# [Problem to work on]
Output the opening lines of the records exactly. End with the line that contains "left front paw: (388, 587)".
**** Supplied material ****
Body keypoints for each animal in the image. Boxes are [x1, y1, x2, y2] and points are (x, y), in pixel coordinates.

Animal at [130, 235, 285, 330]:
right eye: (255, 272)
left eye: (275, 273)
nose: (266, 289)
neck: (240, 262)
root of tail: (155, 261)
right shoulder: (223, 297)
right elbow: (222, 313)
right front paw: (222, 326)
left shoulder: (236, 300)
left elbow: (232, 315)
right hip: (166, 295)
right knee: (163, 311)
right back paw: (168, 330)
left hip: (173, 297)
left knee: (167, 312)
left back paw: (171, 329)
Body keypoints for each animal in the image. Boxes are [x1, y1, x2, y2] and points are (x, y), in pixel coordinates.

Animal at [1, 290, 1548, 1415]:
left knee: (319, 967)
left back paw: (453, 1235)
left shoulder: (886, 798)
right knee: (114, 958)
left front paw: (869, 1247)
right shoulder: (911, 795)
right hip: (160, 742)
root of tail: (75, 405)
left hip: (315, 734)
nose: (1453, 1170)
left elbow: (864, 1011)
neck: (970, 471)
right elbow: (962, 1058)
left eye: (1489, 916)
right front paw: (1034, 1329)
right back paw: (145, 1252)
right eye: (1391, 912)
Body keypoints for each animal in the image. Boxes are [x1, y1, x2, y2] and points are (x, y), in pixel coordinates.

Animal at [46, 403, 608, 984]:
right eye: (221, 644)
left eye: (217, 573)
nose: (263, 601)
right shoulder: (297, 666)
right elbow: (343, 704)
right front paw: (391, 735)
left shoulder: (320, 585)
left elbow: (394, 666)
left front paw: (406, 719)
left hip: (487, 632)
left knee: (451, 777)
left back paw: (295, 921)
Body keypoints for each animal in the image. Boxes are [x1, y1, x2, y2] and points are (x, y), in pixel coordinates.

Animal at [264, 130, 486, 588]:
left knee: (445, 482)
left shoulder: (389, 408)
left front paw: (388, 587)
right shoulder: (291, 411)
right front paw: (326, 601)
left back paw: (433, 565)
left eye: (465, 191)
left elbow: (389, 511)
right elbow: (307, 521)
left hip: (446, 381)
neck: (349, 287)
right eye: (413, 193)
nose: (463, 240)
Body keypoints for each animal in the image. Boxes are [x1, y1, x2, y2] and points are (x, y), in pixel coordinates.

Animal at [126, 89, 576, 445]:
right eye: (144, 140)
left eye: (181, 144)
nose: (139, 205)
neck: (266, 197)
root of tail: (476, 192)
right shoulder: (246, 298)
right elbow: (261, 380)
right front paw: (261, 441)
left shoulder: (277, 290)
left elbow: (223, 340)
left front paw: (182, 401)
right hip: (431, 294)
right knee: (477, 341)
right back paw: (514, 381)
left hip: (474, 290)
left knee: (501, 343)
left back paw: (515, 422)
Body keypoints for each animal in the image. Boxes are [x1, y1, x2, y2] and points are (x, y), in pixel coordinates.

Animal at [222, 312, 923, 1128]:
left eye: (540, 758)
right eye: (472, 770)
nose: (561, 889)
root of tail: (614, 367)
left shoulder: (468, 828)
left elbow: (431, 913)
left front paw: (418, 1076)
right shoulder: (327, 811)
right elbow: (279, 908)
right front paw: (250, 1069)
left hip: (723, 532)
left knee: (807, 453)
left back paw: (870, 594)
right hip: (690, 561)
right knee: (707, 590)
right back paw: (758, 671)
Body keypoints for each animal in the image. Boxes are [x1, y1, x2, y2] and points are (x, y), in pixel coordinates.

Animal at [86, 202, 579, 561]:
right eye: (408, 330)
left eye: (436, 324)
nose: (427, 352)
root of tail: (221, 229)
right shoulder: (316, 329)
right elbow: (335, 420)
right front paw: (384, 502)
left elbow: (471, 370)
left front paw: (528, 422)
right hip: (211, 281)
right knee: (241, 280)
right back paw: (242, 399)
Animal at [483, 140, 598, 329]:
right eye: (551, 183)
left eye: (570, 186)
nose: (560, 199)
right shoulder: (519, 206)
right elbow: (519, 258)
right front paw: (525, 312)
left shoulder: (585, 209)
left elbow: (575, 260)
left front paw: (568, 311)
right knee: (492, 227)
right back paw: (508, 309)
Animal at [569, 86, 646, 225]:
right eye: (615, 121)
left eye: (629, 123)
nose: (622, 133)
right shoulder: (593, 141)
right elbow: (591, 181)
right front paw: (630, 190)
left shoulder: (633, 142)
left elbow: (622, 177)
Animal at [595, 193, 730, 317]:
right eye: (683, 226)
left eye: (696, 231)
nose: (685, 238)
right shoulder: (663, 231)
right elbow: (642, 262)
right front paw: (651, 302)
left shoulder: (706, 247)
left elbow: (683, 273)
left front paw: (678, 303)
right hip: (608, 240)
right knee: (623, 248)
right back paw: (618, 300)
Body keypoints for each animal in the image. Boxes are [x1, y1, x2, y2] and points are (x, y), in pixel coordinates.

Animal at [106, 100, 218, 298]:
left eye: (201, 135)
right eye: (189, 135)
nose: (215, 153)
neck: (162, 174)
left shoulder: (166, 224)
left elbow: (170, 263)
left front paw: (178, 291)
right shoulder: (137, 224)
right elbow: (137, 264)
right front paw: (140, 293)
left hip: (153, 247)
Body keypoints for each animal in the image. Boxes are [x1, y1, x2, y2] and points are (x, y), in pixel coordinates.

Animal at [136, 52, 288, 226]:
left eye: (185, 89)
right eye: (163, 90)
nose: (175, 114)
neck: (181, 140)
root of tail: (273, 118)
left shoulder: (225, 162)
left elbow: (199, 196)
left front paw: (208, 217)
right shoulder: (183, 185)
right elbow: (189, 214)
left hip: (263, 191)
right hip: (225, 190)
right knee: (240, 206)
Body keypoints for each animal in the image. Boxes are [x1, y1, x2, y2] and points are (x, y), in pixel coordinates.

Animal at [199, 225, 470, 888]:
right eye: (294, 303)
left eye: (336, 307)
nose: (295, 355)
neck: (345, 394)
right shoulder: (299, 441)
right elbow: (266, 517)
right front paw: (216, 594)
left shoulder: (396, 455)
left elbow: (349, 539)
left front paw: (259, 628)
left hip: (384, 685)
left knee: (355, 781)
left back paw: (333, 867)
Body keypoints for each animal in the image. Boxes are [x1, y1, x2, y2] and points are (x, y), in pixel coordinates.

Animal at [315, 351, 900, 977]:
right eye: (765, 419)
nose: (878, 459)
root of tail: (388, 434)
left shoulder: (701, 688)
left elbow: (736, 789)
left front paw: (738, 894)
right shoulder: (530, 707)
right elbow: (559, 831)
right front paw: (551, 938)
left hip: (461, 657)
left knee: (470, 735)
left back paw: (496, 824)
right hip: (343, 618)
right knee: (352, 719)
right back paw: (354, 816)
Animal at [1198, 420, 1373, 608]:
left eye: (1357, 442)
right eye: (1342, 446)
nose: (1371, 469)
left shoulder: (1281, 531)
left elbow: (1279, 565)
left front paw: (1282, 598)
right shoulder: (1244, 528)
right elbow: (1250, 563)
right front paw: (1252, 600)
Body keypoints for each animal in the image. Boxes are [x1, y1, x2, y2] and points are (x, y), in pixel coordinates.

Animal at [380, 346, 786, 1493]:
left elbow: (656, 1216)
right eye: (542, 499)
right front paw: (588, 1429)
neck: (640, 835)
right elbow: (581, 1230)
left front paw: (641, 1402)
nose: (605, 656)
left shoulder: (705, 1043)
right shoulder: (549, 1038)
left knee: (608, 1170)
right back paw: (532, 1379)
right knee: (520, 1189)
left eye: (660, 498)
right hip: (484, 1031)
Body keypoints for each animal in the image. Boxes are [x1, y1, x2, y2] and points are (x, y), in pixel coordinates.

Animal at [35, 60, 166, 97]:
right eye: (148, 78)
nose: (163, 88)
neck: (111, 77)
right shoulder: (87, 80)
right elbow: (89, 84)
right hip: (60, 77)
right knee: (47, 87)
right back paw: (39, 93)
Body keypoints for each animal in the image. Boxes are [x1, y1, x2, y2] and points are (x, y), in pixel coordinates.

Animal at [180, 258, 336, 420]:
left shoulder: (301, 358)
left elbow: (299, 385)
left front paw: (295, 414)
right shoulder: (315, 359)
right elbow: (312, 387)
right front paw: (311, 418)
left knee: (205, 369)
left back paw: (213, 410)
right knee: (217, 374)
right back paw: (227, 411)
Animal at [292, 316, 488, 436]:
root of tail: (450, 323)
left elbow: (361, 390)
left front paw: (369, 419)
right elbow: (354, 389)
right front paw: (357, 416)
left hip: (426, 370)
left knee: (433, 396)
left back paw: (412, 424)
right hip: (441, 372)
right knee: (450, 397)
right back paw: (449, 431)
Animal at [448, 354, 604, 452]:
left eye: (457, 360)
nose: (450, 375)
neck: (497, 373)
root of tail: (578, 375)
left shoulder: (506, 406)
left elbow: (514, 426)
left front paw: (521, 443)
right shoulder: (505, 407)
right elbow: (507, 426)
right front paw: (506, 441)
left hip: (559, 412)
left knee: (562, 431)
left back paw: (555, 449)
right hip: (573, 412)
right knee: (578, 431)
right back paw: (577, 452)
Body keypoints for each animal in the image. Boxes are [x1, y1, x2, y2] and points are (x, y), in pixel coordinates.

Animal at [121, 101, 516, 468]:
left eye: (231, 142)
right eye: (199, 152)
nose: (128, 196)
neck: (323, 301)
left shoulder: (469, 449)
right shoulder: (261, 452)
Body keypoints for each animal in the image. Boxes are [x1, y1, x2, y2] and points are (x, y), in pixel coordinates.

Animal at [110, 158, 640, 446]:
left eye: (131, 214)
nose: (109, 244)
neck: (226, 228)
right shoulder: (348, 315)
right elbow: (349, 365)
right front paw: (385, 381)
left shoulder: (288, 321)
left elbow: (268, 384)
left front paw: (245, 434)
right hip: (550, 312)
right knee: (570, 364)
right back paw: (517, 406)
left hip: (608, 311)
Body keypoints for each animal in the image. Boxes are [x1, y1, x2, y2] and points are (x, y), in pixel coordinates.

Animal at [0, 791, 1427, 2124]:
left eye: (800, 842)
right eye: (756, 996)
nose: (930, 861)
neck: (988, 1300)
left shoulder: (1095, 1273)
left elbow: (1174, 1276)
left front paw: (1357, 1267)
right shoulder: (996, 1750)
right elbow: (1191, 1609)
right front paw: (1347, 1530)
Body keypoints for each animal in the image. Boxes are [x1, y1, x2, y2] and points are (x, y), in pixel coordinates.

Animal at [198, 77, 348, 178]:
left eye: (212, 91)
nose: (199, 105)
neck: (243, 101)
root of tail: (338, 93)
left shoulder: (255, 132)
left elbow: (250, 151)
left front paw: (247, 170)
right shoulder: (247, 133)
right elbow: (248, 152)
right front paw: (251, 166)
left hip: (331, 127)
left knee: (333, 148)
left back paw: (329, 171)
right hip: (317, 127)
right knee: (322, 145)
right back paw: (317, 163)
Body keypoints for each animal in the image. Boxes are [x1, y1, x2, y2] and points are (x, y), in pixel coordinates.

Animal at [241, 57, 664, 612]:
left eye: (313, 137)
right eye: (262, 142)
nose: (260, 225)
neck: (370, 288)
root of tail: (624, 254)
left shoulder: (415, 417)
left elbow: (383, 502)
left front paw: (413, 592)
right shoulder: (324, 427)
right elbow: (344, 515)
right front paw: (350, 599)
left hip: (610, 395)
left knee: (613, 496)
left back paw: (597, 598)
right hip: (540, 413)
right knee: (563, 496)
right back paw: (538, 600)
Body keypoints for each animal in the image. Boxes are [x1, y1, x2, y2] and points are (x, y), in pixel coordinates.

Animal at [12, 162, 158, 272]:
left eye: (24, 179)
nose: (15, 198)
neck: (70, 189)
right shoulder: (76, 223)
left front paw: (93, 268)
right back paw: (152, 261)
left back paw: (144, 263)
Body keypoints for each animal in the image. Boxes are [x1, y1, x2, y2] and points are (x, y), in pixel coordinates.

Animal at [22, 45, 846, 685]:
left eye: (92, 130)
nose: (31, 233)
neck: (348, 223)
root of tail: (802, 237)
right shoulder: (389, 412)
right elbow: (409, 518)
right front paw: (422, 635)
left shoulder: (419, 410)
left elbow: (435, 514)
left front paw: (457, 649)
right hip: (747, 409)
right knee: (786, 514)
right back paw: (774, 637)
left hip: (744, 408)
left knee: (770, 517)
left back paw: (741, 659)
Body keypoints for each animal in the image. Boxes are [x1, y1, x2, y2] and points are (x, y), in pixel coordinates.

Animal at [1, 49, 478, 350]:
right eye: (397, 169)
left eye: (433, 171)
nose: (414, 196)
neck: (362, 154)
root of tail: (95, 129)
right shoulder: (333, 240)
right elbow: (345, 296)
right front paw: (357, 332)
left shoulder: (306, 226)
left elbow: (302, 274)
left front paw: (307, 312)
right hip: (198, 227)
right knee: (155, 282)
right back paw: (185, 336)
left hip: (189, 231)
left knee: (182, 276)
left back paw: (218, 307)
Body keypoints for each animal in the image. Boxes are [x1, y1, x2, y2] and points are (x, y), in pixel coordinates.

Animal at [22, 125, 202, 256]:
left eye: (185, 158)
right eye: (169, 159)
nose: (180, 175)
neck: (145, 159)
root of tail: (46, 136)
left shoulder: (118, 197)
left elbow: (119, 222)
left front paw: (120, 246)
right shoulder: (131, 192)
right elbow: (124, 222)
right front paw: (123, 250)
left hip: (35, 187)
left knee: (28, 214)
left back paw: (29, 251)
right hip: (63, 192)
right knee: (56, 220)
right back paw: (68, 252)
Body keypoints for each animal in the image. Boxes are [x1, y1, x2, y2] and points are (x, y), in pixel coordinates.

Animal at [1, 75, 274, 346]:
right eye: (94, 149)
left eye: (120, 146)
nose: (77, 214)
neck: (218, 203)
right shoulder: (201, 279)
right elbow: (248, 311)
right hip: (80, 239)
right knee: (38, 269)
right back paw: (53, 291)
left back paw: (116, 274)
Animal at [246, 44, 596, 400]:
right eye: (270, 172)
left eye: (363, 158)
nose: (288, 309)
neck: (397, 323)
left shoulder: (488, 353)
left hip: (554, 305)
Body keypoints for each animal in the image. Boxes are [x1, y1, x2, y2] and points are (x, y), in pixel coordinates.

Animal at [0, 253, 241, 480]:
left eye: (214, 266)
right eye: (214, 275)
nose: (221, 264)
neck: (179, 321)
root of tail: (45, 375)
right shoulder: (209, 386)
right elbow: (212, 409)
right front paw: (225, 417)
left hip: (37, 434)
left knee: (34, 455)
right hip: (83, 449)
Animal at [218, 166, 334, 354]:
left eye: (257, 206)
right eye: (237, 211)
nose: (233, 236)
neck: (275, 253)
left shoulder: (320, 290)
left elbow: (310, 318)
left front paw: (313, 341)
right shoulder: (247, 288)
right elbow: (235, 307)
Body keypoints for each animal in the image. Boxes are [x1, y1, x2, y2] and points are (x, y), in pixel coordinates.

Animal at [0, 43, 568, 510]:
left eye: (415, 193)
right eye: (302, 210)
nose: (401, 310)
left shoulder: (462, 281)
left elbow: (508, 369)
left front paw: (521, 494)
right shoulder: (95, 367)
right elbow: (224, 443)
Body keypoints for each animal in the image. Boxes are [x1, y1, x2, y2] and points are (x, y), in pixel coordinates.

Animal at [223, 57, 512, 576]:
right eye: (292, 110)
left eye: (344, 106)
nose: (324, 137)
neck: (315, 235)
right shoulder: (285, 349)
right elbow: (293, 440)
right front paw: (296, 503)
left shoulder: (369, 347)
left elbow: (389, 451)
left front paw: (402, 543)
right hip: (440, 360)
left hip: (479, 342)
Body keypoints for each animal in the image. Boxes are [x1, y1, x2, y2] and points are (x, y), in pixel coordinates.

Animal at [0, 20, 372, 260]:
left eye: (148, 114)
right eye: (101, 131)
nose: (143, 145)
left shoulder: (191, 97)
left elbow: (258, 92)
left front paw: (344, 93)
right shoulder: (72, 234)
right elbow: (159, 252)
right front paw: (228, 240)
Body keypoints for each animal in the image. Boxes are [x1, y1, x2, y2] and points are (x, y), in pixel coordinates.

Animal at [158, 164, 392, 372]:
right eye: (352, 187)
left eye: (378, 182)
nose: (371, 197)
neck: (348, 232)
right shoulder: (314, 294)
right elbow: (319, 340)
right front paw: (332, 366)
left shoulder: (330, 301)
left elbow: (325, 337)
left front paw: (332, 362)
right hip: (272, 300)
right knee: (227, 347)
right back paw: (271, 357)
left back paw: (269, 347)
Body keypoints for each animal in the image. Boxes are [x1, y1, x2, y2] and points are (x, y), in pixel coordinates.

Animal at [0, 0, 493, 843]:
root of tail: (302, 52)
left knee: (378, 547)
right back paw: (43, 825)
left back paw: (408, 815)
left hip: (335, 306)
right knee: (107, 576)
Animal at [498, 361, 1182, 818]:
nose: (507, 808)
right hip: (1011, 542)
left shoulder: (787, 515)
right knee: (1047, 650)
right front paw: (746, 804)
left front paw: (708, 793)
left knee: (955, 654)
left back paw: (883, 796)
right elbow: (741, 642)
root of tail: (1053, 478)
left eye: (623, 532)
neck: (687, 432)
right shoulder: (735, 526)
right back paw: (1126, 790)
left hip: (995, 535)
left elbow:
****
# [Exercise answer]
Body keypoints for each animal in the image. Boxes are [x1, y1, x2, y2] and points are (x, y), in pixel coordinates.

Animal at [130, 235, 285, 330]:
right eye: (255, 272)
left eye: (275, 273)
nose: (266, 289)
neck: (240, 262)
root of tail: (155, 261)
right shoulder: (223, 297)
right elbow: (222, 313)
right front paw: (222, 326)
left shoulder: (236, 300)
left elbow: (232, 315)
right hip: (166, 295)
right knee: (163, 311)
right back paw: (168, 330)
left hip: (173, 297)
left knee: (167, 312)
left back paw: (171, 329)
Body keypoints for each animal in the image. Boxes are [x1, y1, x2, y2] and points are (x, y), in pixel coordinates.

Animal at [1, 290, 1548, 1415]:
left knee: (319, 967)
left back paw: (453, 1235)
left shoulder: (886, 798)
right knee: (114, 958)
left front paw: (869, 1247)
right shoulder: (911, 795)
right hip: (160, 742)
root of tail: (75, 405)
left hip: (315, 734)
nose: (1453, 1170)
left elbow: (864, 1011)
neck: (970, 471)
right elbow: (962, 1058)
left eye: (1489, 916)
right front paw: (1034, 1329)
right back paw: (145, 1252)
right eye: (1391, 912)
Body keypoints for each animal in the image. Boxes are [x1, y1, x2, y2] and points are (x, y), in pixel coordinates.

Animal at [46, 403, 608, 984]:
right eye: (221, 644)
left eye: (217, 573)
nose: (263, 601)
right shoulder: (297, 666)
right elbow: (343, 704)
right front paw: (391, 735)
left shoulder: (320, 585)
left elbow: (394, 666)
left front paw: (406, 719)
left hip: (487, 632)
left knee: (451, 777)
left back paw: (295, 921)
Body keypoints for each animal in the image. Boxes are [x1, y1, x2, y2] and points are (x, y), in pixel coordinates.

Animal at [264, 130, 486, 588]:
left knee: (445, 482)
left shoulder: (389, 408)
left front paw: (388, 587)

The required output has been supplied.